Amidst a slew of garage bands and folksy artists, Gloves INTL melds pop, funk, and electronic together to create what they call “future funk.” The genre might not sound familiar (read: made up)—but hey, Monet was ridiculed when he unveiled “Impression Sunrise” in Paris. It’s all about taking bold steps and making waves, which is exactly what Gloves INTL has done in Austin.
For the bulk of “Mister Bad,” a new video directed by Bobby Scheidemann, the male band members are tied up and blindfolded on a yacht on Lake Travis. Held captive by fellow Gloves INTL band members Sadie and Molly Gillespie, the men are perfectly still save for when it is their cue to sing. A member will raise his head to sing the high-pitched melody only to go slack when their part is over. A Cap’n Tim is seen standing focused and alert at the wheel, but doesn’t lift a finger to stop the women from chasing the guys with bats as they scramble for safety.

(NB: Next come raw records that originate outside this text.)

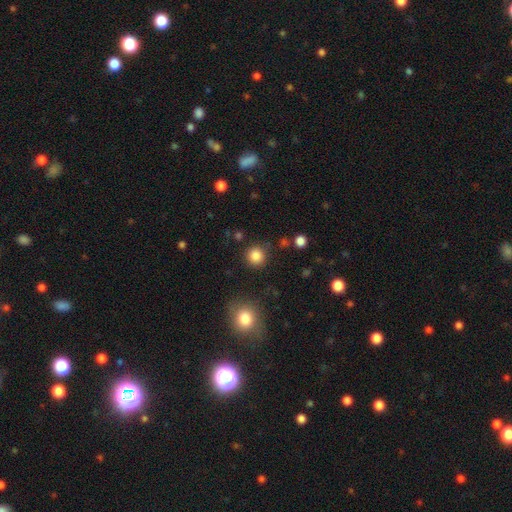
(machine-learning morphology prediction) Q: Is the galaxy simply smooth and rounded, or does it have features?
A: smooth — 85%.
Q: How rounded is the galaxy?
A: round — 93%.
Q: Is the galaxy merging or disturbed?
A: none — 88%.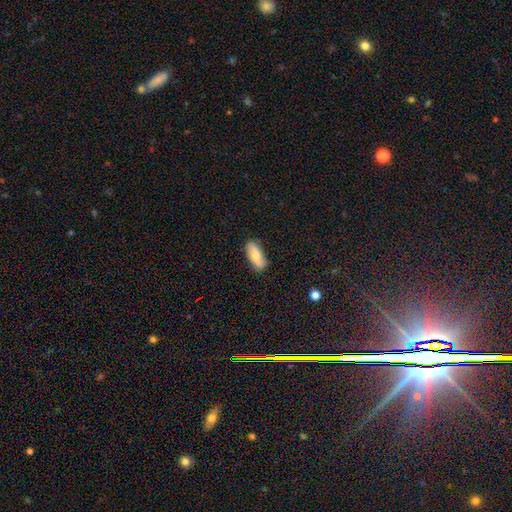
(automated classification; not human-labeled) Smooth or featured: smooth — 74% (featured or disk — 19%)
How rounded: in between — 80% (cigar-shaped — 18%)
Merging: none — 81% (minor disturbance — 15%)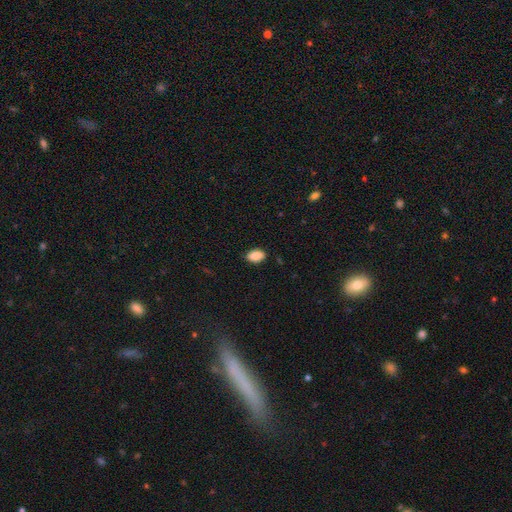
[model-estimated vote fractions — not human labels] This appears to be a smooth galaxy with no disk features (89%) that is in between round and cigar-shaped (92%). Merging: none (87%).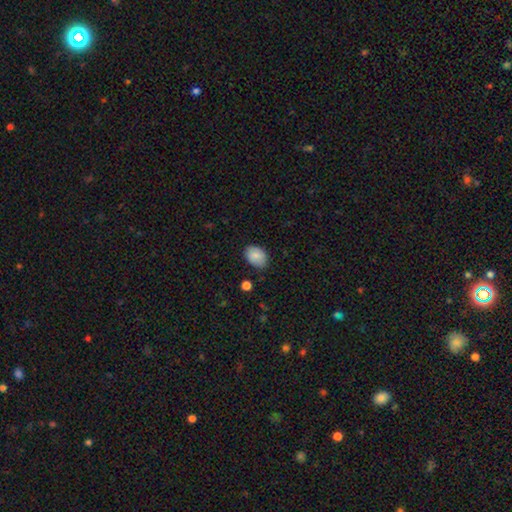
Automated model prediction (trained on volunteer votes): smooth_or_featured: smooth (p=0.85) [alt: featured or disk p=0.08]
how_rounded: in between (p=0.79) [alt: round p=0.20]
merging: none (p=0.79) [alt: minor disturbance p=0.16]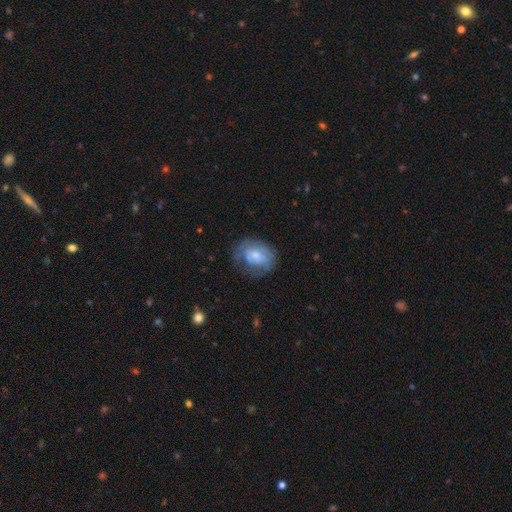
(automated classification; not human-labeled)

Mesmerizing and quirky, the black and white music video kicks off their upcoming self-titled album, which is out on June 24.
Safe to say, the band’s militant nature doesn’t extend past the music video. Gloves INTL aims to be “a hub for any artist in Austin that wants to join ranks with us,” band member Salem Abukhali said. While he, Ajit D’Brass, Colton R. May, and Ben Fisseler make up the core of the group, they welcome artists who offer creativity and perhaps a new instrument to their music. “The four of us are the cooks in the kitchen and we call in different people depending on situation,” Abukhali explains.
The inspiration behind the album came from a variety of artists, including Prince and Kendrick Lamar. With the album, the band endeavors to preserve electronic music without sacrificing a song’s instrumental components. Electronic and hip hop music tends to rely on electronic production tools, and that doesn’t always translate well live, Abukhali said. To keep the “original soul and feel to the music,” Abukhali opts for incorporating live instruments alongside the music made from machines.
The soft, high-pitched yet intense songs on the album make Gloves INTL standout among Austin’s artists. “There are a lot of bands in town that play really aggressively,” Abukhali said. “We wanted to challenge ourselves and write softer and be more pop-inspired.” True trailblazers in future funk, Gloves INTL brings together funk and pop music with a dose of afrobeat influence for good measure to deliver an eclectic and avant garde album.